# swan notice



## elkman (Sep 1, 2013)

can we check credit cards early to know if we draw a swan tag like the big game draw? This waiting period is killing me. worse than a kid on the 1st of December waiting for Christmas.


----------



## Fowlmouth (Oct 4, 2008)

Yes


----------



## elkman (Sep 1, 2013)

thanks. 
I wonder if I even have a chance with one point.


----------



## Fowlmouth (Oct 4, 2008)

elkman said:


> thanks.
> I wonder if I even have a chance with one point.


Yes you do.
Here are the drawing odds from 2012...

http://wildlife.utah.gov/waterfowl/pdf/2012_swan_odds.pdf


----------



## dkhntrdstn (Sep 7, 2007)

start checking today or tomorrow. with one point yes you do have a chance.


----------



## tophermckenzie (Nov 21, 2012)

where can you use your credit card to check early?


----------



## Greenhead_Slayer (Oct 16, 2007)

tophermckenzie said:


> where can you use your credit card to check early?

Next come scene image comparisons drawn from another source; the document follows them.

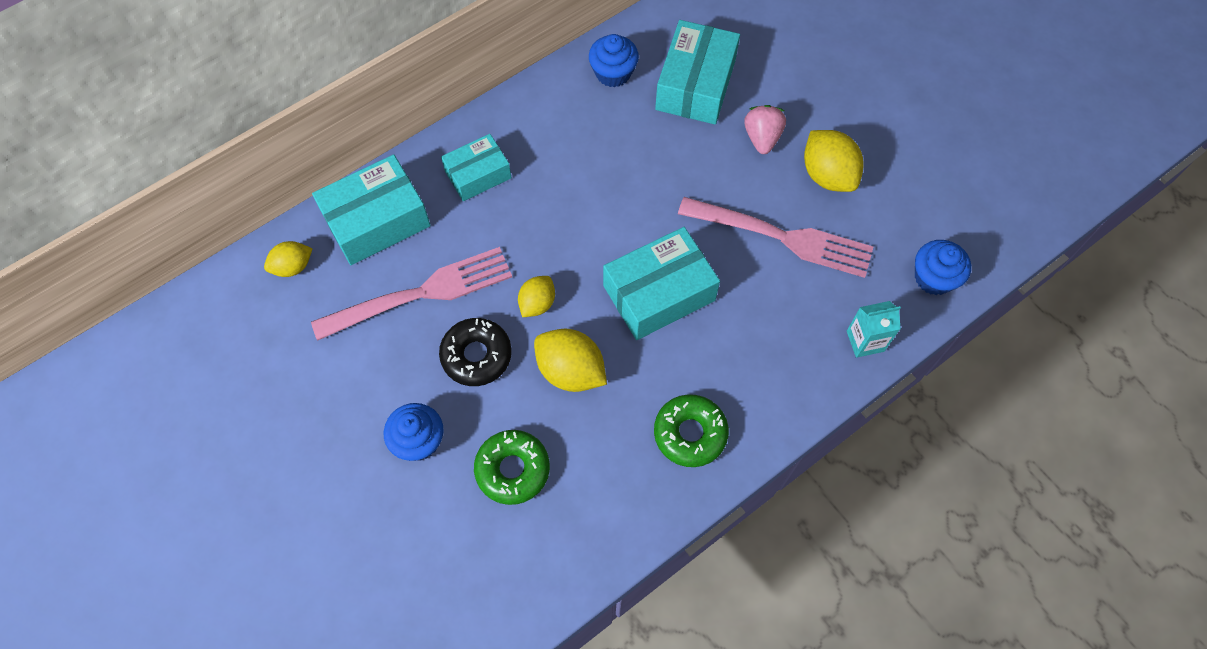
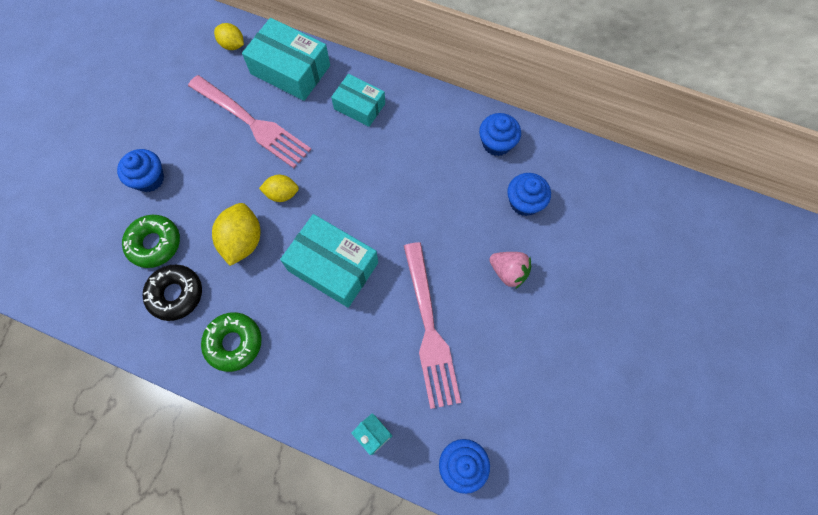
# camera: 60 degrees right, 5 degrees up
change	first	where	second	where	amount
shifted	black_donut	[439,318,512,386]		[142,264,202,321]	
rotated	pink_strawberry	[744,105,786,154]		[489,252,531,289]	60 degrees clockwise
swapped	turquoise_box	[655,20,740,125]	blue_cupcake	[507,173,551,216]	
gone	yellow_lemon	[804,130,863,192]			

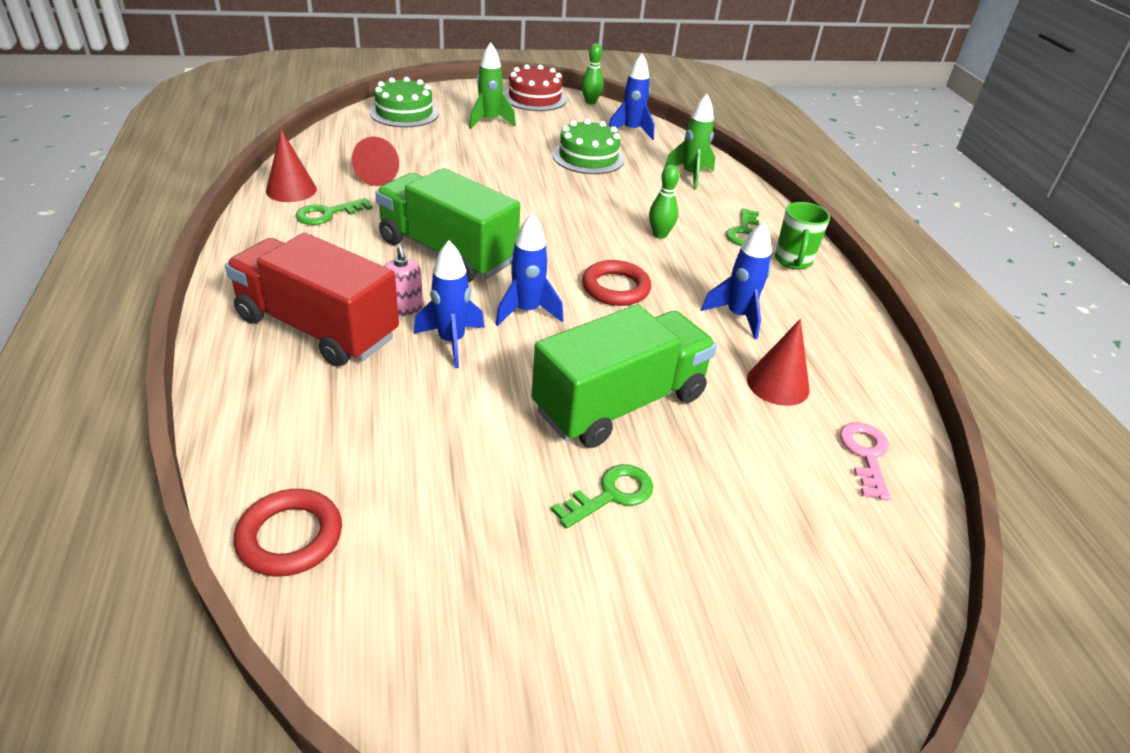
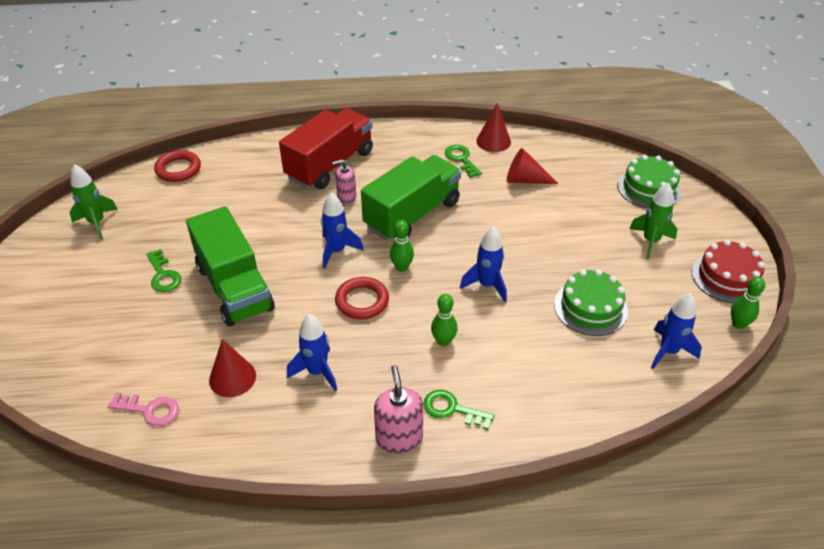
# camera: 100 degrees right, 5 degrees up
change	first	where	second	where	amount
shifted	green_rocket	[664,94,715,190]		[70,164,118,239]	
swapped	green_mug	[775,202,830,270]	pink_soap_dispenser	[374,365,423,453]	
new			green_bowling_pin	[390,220,414,272]	
shifted	blue_rocket	[414,241,485,368]		[460,227,507,302]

Not sure if I understand your question.... Go to your online banking statement for whatever card you used and see if you have any pending charges from the division. If so, you drew.


----------



## Jeff Bringhurst (May 20, 2009)

My unsuccessful email arrived about 30 minutes ago.


----------



## Hoopermat (Dec 17, 2010)

Got my email just now. 
Looks like were gong after some swans!!:grin:


----------



## hamernhonkers (Sep 28, 2007)

Jeff Bringhurst said:


> My unsuccessful email arrived about 30 minutes ago.


+1 :---(

Oh well next year


----------



## Royal Retrievers (Nov 24, 2009)

Unsuccessful for me!!!! Not what I want to hear. I did draw last year and only hunted them a few days with no success. I would love to hear the success stories later of everyone that drew. I'm dreaming of one with a blue neck collar. That would be awesome!!! Congratulations to all that draw.


----------



## Royal Retrievers (Nov 24, 2009)

Hoopermat Do you need a hunting partner for Ogden Bay? Let me know.


----------



## Hoopermat (Dec 17, 2010)

Royal Retrievers said:


> Hoopermat Do you need a hunting partner for Ogden Bay? Let me know.


After my kids get there swans. I could take some guys out. 
We didn't have tags last year and we saw a ton of swans. It was amazing. Now we have tags we won't see any.


----------



## huntingbuddy (Sep 10, 2007)

Got a successful wahoo! Looks like I will be able to shoot a big one this year!


----------



## JD_ (Oct 2, 2008)

My 11-year old son and I both drew tags. We put in seperately. I had one point and he had zero. Super stoked that we both drew. I'm not really anxious to shoot another one myself and will probably target tagged birds (if I'm strong enough to keep that resove), but looking forward to helping my son get the opportunity.


----------



## woollybugger (Oct 13, 2007)

*()**()*

We both drew tags!!! My 10 year old and I put in separately. I had 2 points, he had one.


----------



## APD (Nov 16, 2008)

still no email. maybe they forgot about me?


----------



## dkhntrdstn (Sep 7, 2007)

I got a tag for this year. O i cant wait to find that collar one and put it down.


----------



## Wind In His Hair (Dec 31, 2009)

Unsuccessful with 3 points. Disappointing, but keeping positive for next year!


----------



## Fowlmouth (Oct 4, 2008)

Wind In His Hair said:


> Unsuccessful with 3 points. Disappointing, but keeping positive for next year!


Holy shizz man! 3 points and no tag, that is ridiculous. Hopefully your luck will change in the future.


----------



## dkhntrdstn (Sep 7, 2007)

Wind In His Hair said:


> Unsuccessful with 3 points. Disappointing, but keeping positive for next year!


wow that pretty bad I have never heard any body not drawing with that many points.


----------